(Materials provided Opens)
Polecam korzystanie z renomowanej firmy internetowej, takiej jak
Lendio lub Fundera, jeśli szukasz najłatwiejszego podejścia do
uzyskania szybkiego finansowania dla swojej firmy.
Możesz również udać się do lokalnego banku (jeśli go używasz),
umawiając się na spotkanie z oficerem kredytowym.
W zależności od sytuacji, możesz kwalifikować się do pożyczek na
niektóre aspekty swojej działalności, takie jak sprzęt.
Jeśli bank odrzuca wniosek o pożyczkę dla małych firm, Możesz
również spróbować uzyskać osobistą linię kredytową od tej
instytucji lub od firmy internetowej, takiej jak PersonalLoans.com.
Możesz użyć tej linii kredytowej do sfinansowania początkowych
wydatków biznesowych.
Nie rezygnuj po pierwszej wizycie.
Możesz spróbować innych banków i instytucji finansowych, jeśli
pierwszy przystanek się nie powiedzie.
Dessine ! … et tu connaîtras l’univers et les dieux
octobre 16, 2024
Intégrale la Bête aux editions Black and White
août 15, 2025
(Materials provided Closes)
(Materials provided Opens)
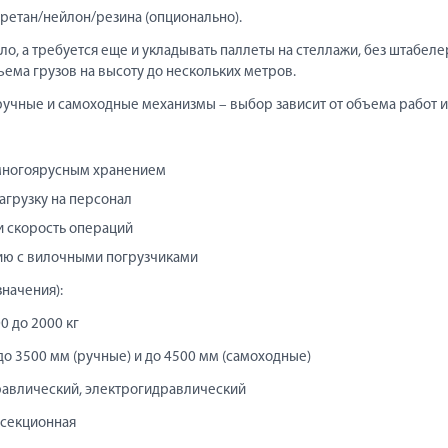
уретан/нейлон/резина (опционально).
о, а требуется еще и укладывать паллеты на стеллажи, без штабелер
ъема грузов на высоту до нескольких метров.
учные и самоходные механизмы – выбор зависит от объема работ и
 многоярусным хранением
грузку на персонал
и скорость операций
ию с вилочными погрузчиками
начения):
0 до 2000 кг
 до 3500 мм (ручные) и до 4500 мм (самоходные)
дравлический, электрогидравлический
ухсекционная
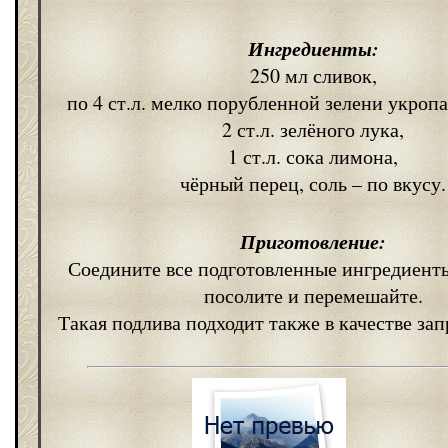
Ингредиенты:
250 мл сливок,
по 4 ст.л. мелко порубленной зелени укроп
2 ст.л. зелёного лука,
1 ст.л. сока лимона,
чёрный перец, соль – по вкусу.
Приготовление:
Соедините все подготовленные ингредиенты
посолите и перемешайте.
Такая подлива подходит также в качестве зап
(Materials provided Closes)
(Materials provided Opens)
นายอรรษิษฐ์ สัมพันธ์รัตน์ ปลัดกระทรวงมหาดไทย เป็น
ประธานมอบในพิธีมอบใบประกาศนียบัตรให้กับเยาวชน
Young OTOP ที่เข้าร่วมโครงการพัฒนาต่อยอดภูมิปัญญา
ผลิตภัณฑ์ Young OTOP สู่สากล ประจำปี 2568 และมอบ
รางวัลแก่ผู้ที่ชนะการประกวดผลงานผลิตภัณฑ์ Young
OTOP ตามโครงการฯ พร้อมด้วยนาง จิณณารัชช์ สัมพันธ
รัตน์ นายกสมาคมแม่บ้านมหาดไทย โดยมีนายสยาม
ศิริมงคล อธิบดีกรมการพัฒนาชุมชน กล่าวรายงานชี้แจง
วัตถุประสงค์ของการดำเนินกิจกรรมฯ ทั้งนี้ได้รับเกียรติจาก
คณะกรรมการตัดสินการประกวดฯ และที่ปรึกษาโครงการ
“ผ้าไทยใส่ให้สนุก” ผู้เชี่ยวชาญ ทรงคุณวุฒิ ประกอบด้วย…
(Materials provided Closes)
Written task: Reproduce, exactly and only, the lines of the records above starting at the line with "ию с вилочными погрузчиками" and ending at the line with "Такая подлива подходит также в качестве зап", both included. Leave every picture out.

Exercise response:
ию с вилочными погрузчиками
начения):
0 до 2000 кг
 до 3500 мм (ручные) и до 4500 мм (самоходные)
дравлический, электрогидравлический
ухсекционная
Ингредиенты:
250 мл сливок,
по 4 ст.л. мелко порубленной зелени укроп
2 ст.л. зелёного лука,
1 ст.л. сока лимона,
чёрный перец, соль – по вкусу.
Приготовление:
Соедините все подготовленные ингредиенты
посолите и перемешайте.
Такая подлива подходит также в качестве зап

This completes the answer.